→ Text under study:
================================

The problem solver meetings are official city meetings run and organized by a city office with members of the public, and the results of these meetings clearly have some impact on city policy. Why would they NOT be public? If you think vague problem solving rhetoric or getting things done means we should skirt oversight and public records law, I don’t know what to say to you. It’s shameful and dumb, and people are right to be upset about it
I don’t think open meetings law applies here. I could be wrong, and if I am, one of the legal challenges Jonathan mentioned may succeed.
See for yourself: https://www.oregon.gov/biz/Publications/TWG%2520Public%2520Meetings%2520Law%2520Summary.4.22.22.pdf
404 Error, but I got you fam. ORS 192.610(5) defines a governing body as “the members of any public body which consists of two or more members, with the authority to make decisions for or recommendations to a public body on policy or administration.” ORS 192.610(6) defines a public body as “the state, any regional council, county, city or district, or any municipal or public corporation, or any board, department, commission, council, bureau, committee or subcommittee or advisory group or any other agency thereof.” Finally, ORS 192.610(7)(a) defines a meeting as “the convening of a governing body of a public body for which a quorum is required in order to make a decision or to deliberate toward a decision on any matter.” And the basic public meeting requirement is stated in ORS 192.630(1): “All meetings of the governing body of a public body shall be open to the public and all persons shall be permitted to attend any meeting except as otherwise provided by ORS 192.610 to 192.705.”
So the big question is whether PEMO or any of the other stakeholders with decision- or recommendation-making power on the removal of these diverters is a public body for the purposes of ORS 192.610 to 192.705. I agree that it’s a gray area, and a lot of that comes from how opaque this decision-making process is. Regardless, I submitted a public meeting grievance to the City Attorney’s office yesterday, which is step one in trying to force the city to explain themselves publicly and allow general public input. At the very least, the City Attorney will have to explain on the record how these meetings were not meetings of a governing body of a public body, which can then be challenged and investigated by the Oregon Government Ethics Commission.
If PEMO can treat important traffic safety infrastructure that is used and appreciated by many Portlanders the same as a meth-cooking RV then they have far exceeded their scope and all of their meetings should be part of the public record and they should have the added responsibility of creating broad public involvement as soon as any interventions are proposed. Or, whichever agency will act should start from the beginning with public involvement that is on the record. Have we forgotten that the Broadway Bike Lane debacle was fueled by a some rich guys that had a direct line Mapps, and thought their feelings were more important than a vital piece of infrastructure?
This isn’t a conspiracy. Jordan cites these meetings as evidence to make a major change, but this evidence is not verifiable or able to be assessed.

================================

→ Saved data entries:
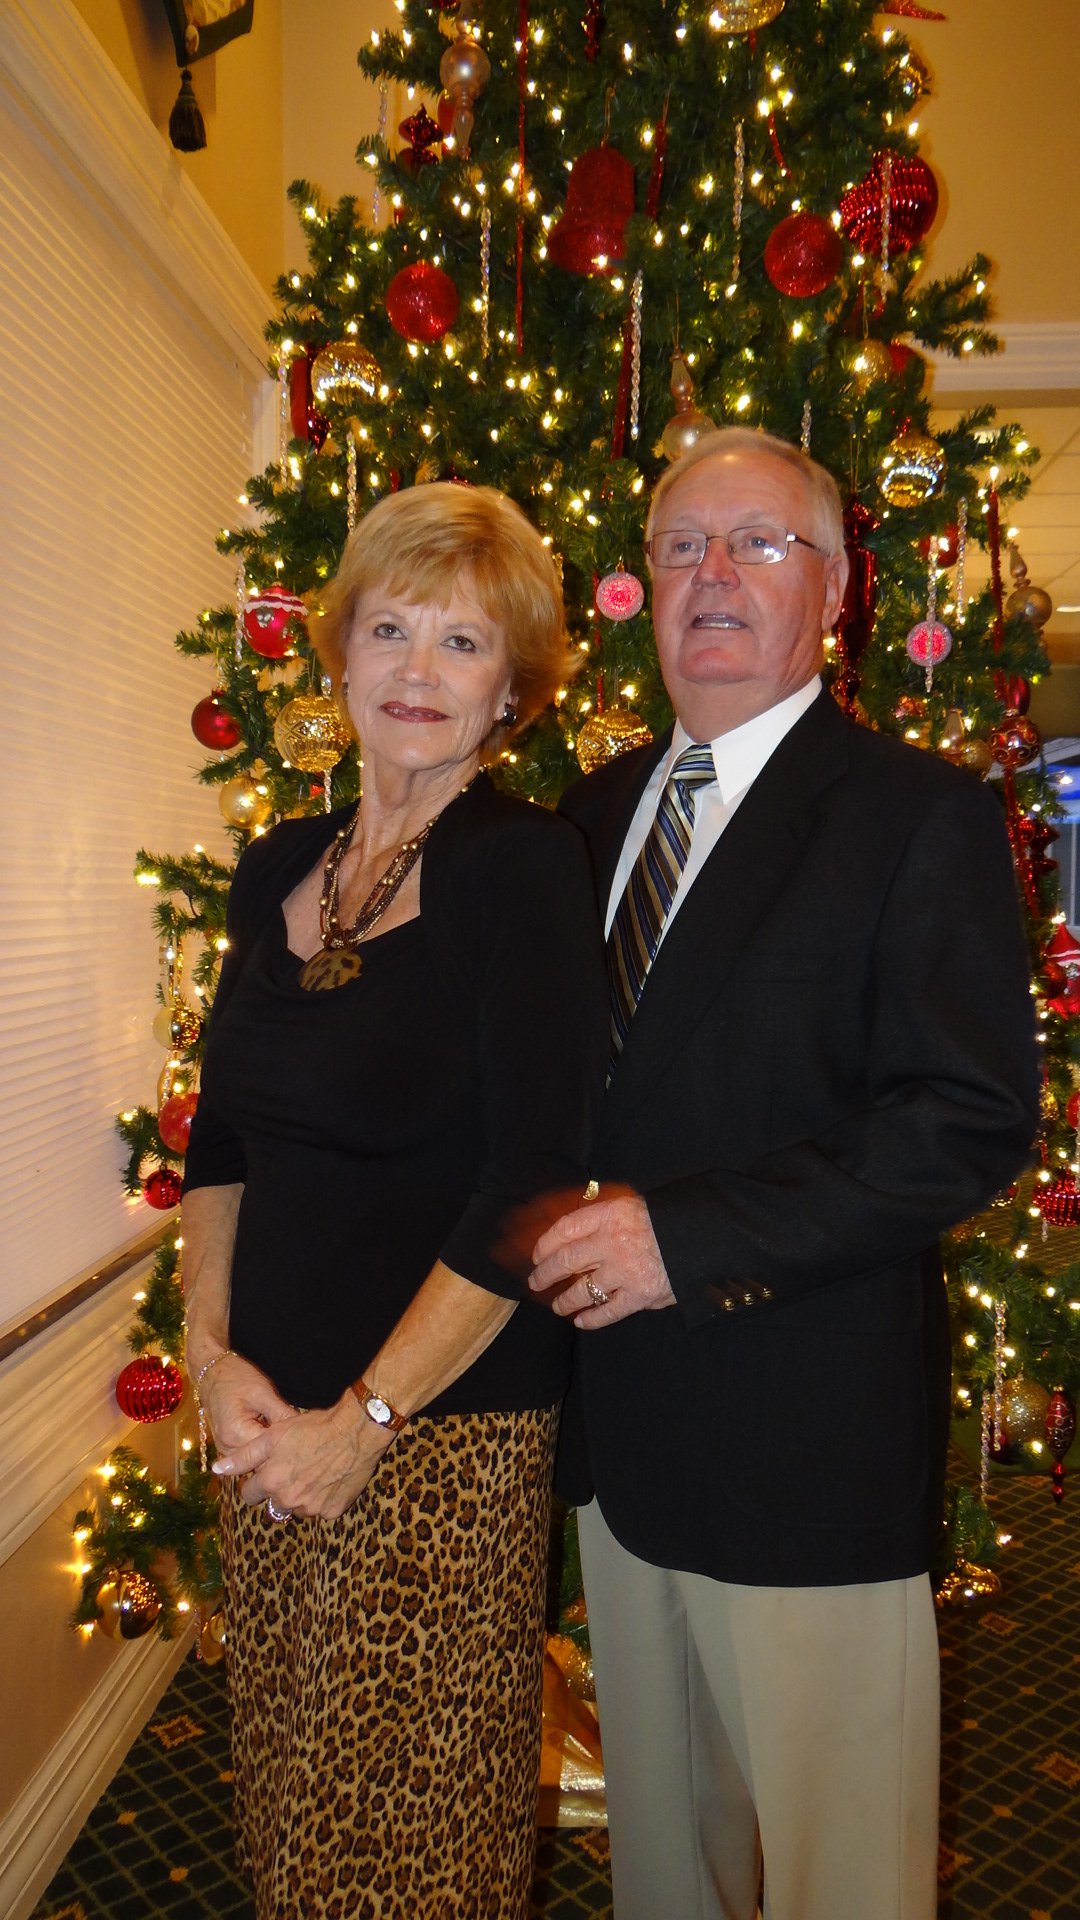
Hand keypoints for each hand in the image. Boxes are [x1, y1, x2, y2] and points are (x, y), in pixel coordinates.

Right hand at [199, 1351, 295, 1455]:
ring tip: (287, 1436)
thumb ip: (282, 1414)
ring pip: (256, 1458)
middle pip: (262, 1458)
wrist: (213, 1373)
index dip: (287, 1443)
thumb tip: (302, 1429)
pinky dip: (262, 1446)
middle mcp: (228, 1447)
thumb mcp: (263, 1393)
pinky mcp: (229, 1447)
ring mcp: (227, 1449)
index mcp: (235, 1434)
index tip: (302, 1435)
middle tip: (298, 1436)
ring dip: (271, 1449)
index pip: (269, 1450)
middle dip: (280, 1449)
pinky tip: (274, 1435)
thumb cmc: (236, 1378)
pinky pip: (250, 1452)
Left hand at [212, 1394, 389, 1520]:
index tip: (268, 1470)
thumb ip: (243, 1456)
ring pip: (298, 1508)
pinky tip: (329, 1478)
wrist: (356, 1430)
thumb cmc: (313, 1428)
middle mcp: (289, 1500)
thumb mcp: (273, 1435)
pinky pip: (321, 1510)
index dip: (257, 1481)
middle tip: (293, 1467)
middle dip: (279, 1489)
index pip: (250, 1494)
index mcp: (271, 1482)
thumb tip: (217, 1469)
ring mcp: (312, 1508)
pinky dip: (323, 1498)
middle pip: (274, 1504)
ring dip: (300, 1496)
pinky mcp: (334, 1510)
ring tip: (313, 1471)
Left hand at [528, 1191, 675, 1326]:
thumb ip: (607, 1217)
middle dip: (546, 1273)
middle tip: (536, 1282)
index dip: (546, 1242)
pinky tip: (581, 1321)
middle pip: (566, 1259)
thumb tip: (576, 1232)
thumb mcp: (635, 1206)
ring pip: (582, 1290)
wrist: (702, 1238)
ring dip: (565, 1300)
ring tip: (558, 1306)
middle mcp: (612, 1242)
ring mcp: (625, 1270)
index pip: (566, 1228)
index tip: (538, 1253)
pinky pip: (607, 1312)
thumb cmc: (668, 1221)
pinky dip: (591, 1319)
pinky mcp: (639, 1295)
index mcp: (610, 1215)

================================

→ Parts of the exercise:
[1] Answer these questions about the meeting-law discussion:
(a) Which ORS section states the basic public meeting requirement?
(b) To which office was the public meeting grievance submitted?
(c) Which body can challenge and investigate the City Attorney's explanation?
[2] For each statement, say whether it agrees with the meeting-law discussion, and quote the words that decide it:
(a) The linked public meetings law summary opened without an error.
(b) One commenter doubts that open meetings law applies to the problem solver meetings.
(c) The public meeting grievance was submitted a week ago.

→ Answer list:
[1]
(a) ORS 192.630(1)
(b) The City Attorney's office
(c) The Oregon Government Ethics Commission

[2]
(a) No: "404 Error, but I got you fam."
(b) Yes: "I don’t think open meetings law applies here."
(c) No: "I submitted a public meeting grievance to the City Attorney’s office yesterday"